Studying statistics? Then you’ve likely heard the phrase “normal distribution” when describing data. But what about the phrase “skewed right”? What does a right-skewed histogram look like? And what causes it?
In this article, we give you examples of histograms skewed to the right and explain how these differ from normal distribution graphs.
Feature image: Monika Wahi/Wikimedia Commons
What Is Normal Distribution?
Before we explain what it means when data is skewed right, let’s review the definition of normal distribution.
With normal distribution, two or more variables share a direct relationship to make a symmetrical data set, on which the left half mirrors the right half. These graphs are called bell curves due to their clearly defined, bell-like shape:
On a normal distribution graph, the mean (average), median, and mode are all equal. These points all represent the center of the data, or the peak of the graph.
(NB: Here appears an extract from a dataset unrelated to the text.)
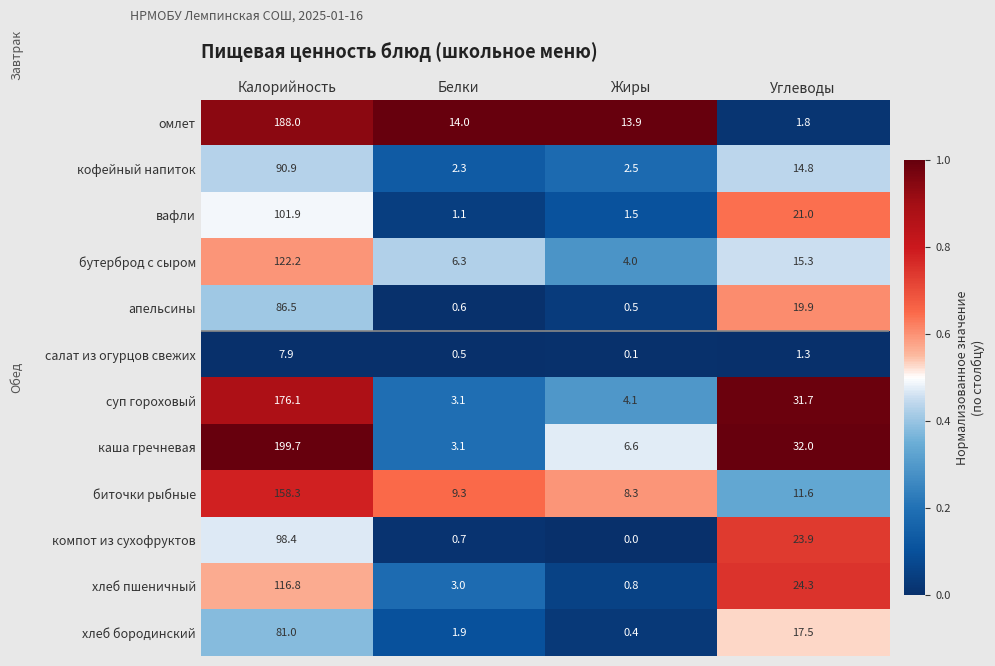

Which category has the lowest value in the бутерброд с сыром series?

Жиры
What Does Skewed Right Mean?
While normal distribution is one of the most common forms of distribution, not all data sets follow this basic curve. In other words, some histograms are skewed to the right or left.
With right-skewed distribution (also known as “positively skewed” distribution), most data falls to the right, or positive side, of the graph’s peak. Thus, the histogram skews in such a way that its right side (or “tail”) is longer than its left side.
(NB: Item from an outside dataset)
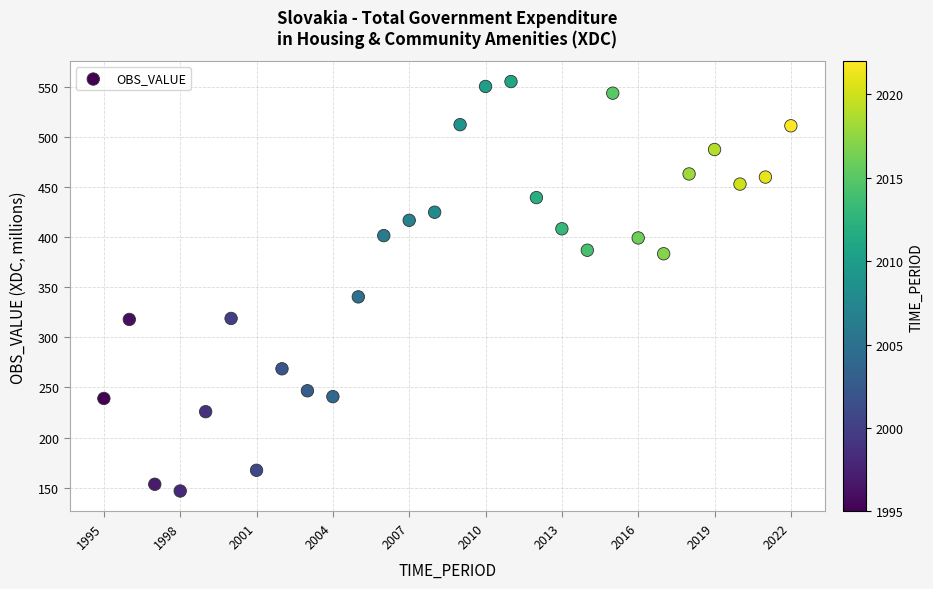

What Y value in the scatter plot is closest to 350?

340.3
On a right-skewed histogram, the mean, median, and mode are all different. In this case, the mode is the highest point of the histogram, whereas the median and mean fall to the right of it (or, visually, the right of the peak). Note that the mean will always be to the right of the median.
These features ultimately make it difficult to assign a typical value as there is no clear center point on a right-skewed graph. By contrast, with normal distribution, because the mean, median, and mode are all equal and come at the center of the data set, you can easily use this value to more accurately generalize the data.
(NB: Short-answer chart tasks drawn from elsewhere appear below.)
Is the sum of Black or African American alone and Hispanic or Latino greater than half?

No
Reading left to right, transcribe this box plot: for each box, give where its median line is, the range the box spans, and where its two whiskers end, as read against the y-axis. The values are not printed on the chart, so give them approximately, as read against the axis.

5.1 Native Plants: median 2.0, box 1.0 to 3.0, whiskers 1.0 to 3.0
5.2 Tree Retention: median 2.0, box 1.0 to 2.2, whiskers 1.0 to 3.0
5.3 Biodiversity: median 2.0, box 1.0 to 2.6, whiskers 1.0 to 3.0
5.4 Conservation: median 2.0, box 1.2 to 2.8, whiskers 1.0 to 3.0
What Causes a Right-Skewed Histogram?
Data skewed to the right is usually a result of a lower boundary in a data set (whereas data skewed to the left is a result of a higher boundary). So if the data set’s lower bounds are extremely low relative to the rest of the data, this will cause the data to skew right.
Another cause of skewness is start-up effects. For example, if a procedure initially has a lot of successes during a long start-up period, this could create a positive skew on the data. (On the opposite hand, a start-up period with several initial failures can negatively skew data.)